# Divisible Statistics and Their Partial Sum Processes: Asymptotic Properties and Applications

**Divisible statistics have been widely used in many areas of statistical analysis. For example, Pearson's Chi-square statistic and the log-likelihood ratio statistic are frequently used in goodness of fit (GOF) and categorical analysis; the maximum likelihood (ML) estimators of the Shannon's and Simpson's diversity indices are often used as measure of diversity; and the spectral statistic plays a key role in the theory of large number of rare events. In the classical multinomial model, where the number of disjoint events N and their probabilities are all fixed, limit distributions of many divisible statistics have gradually been established. However, most of the results are based on the asymptotic equivalence of these statistics to Pearson's Chi-square statistic and the known limit distribution of the latter. In fact, with deeper analysis, one can conclude that the key point is not the asymptotic behavior of the Chi-square statistic, but that of the normalized frequencies. Based on the asymptotic normality of the normalized frequencies in the classical model, a unified approach to the limit theorems of more general divisible statistics can be established, of which the case of the Chi-square statistic is simply a natural corollary.**

In many applications, however, the classical multinomial model is not appropriate, and an extension to new models becomes necessary. This new type of model, called "non-classical" multinomial models, considers the case when N increases and the {Pni} change as sample size n increases. As we will see, in these non-classical models, both the asymptotic normality of the normalized frequencies and the asymptotic equivalence of many divisible statistics to the Chi-square statistic are lost, and the limit theorems established in classical model are no longer valid in non-classical models.

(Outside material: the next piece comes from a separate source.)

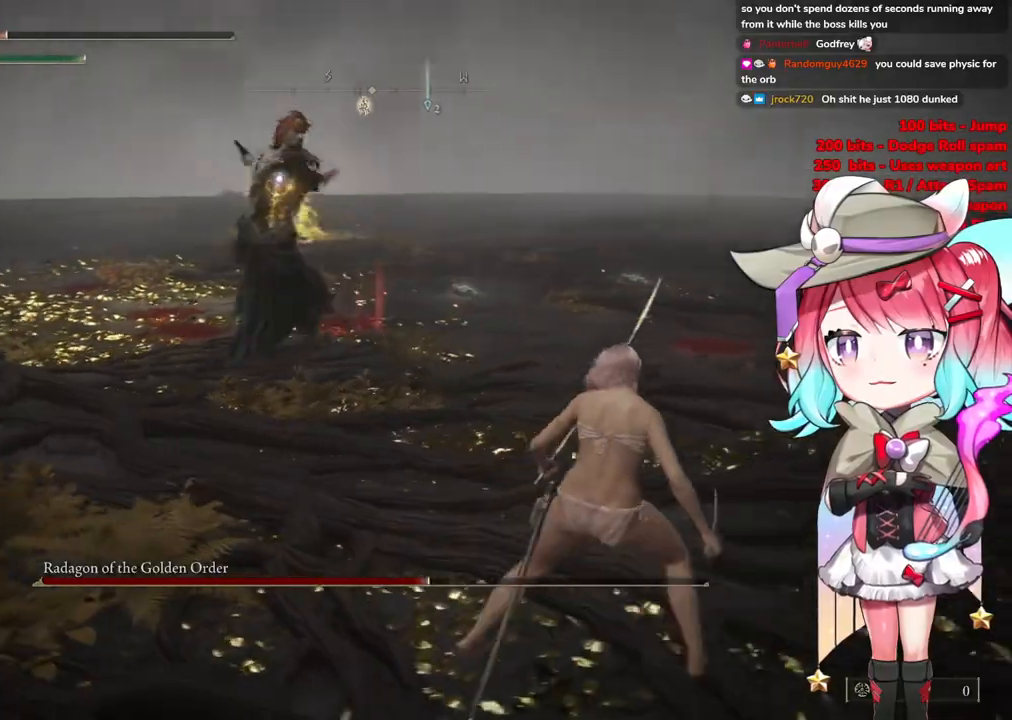
{"buttons": [], "left_stick": "up", "right_stick": "center", "events": [[67, "CIRCLE", "down"], [117, "left_stick", "up"], [167, "CIRCLE", "up"]]}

The extension to non-classical models not only met the demands of many real world applications, but also opened a new research area in statistical analysis, which has not been thoroughly investigated so far. Although some results on the limit distributions of the divisible statistics in non-classical models have been acquired, e.g., Holst (1972); Morris (1975); Ivchenko and Levin (1976); Ivchenko and Medvedev (1979), they are far from complete. Though not yet attracting much attention by many applied statisticians, another advanced approach, introduced by Khmaladze (1984), makes use of modern martingale theory to establish functional limit theorems of the partial sum processes of divisible statistics successfully. In the main part of this thesis, we show that this martingale approach can be extended to more general situations where both Gaussian and Poissonian frequencies exist, and further discuss the properties and applications of the limiting processes, especially in constructing distribution-free statistics.

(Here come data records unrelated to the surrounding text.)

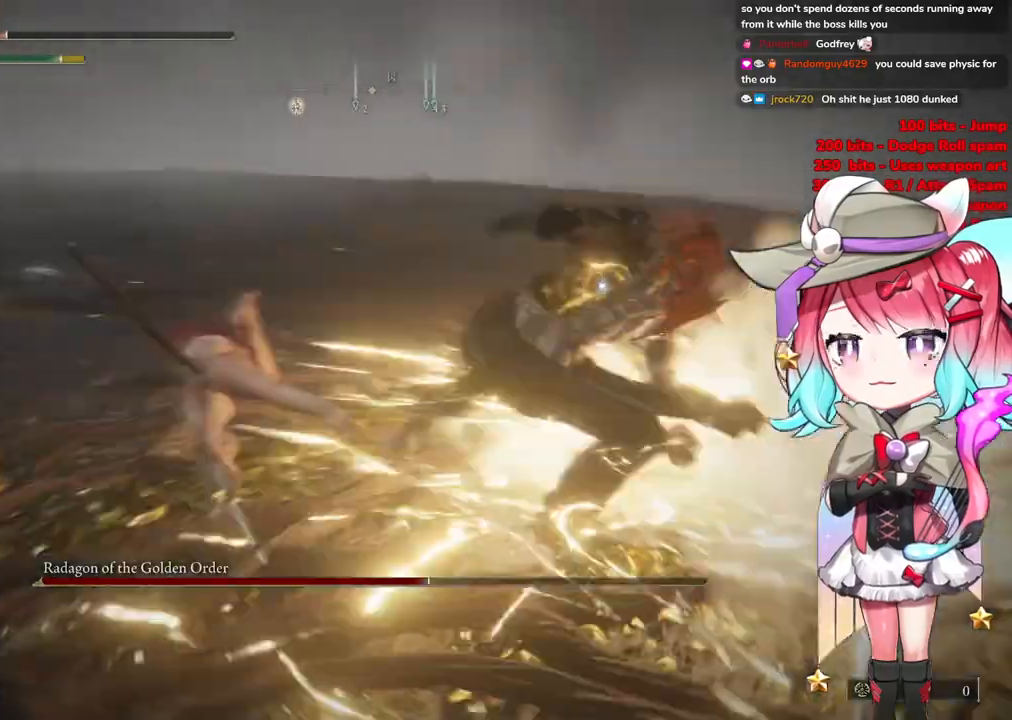
{"buttons": ["CROSS"], "left_stick": "up-right", "right_stick": "center", "events": [[117, "left_stick", "center"], [367, "left_stick", "up-right"], [467, "CROSS", "down"]]}
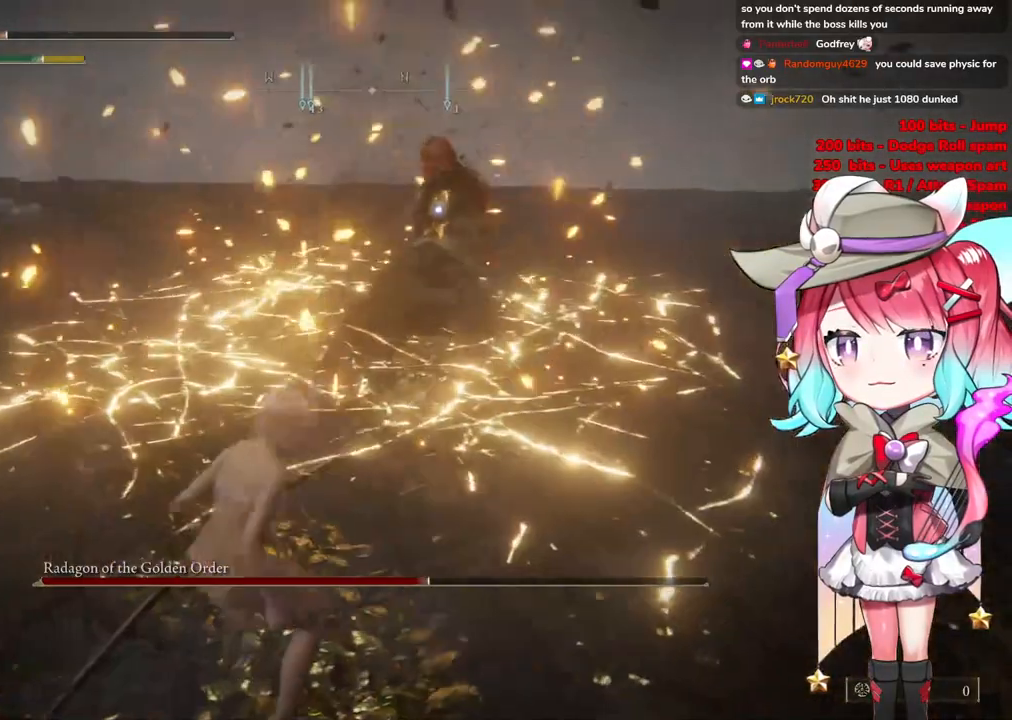
{"buttons": [], "left_stick": "up", "right_stick": "center", "events": [[151, "CROSS", "up"], [201, "L1", "down"], [334, "left_stick", "up"], [368, "L1", "up"]]}
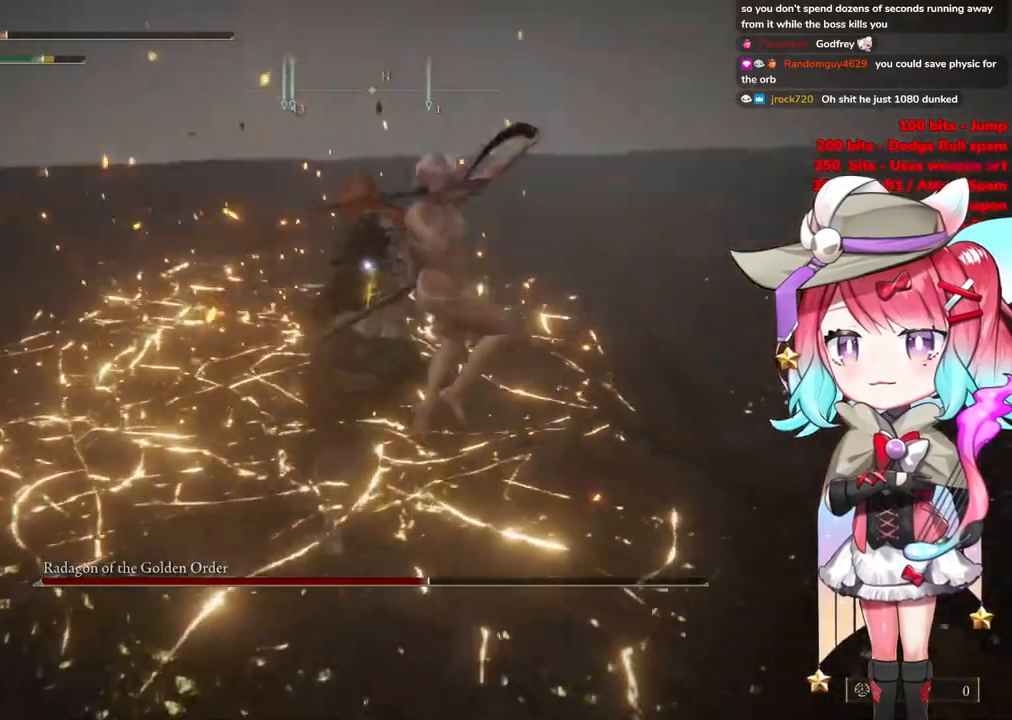
{"buttons": [], "left_stick": "down-left", "right_stick": "center", "events": [[17, "left_stick", "up-left"], [334, "left_stick", "down-left"]]}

The last part of the thesis is about the statistical analysis of large number of rare events (LNRE), which is an important class of non-classical multinomial models and presented in numerous applications. In LNRE models, most of the frequencies are very small and it is not immediately clear how consistent and reliable inference can be achieved. Based on the definitions and key concepts firstly introduced by Khmaladze (1988), we discuss a particular model with the context of diversity of questionnaires. The advanced statistical techniques such as large deviation, contiguity and Edgeworth expansion used in establishing limit theorems underpin the potential of LNRE theory to become a fruitful research area in future.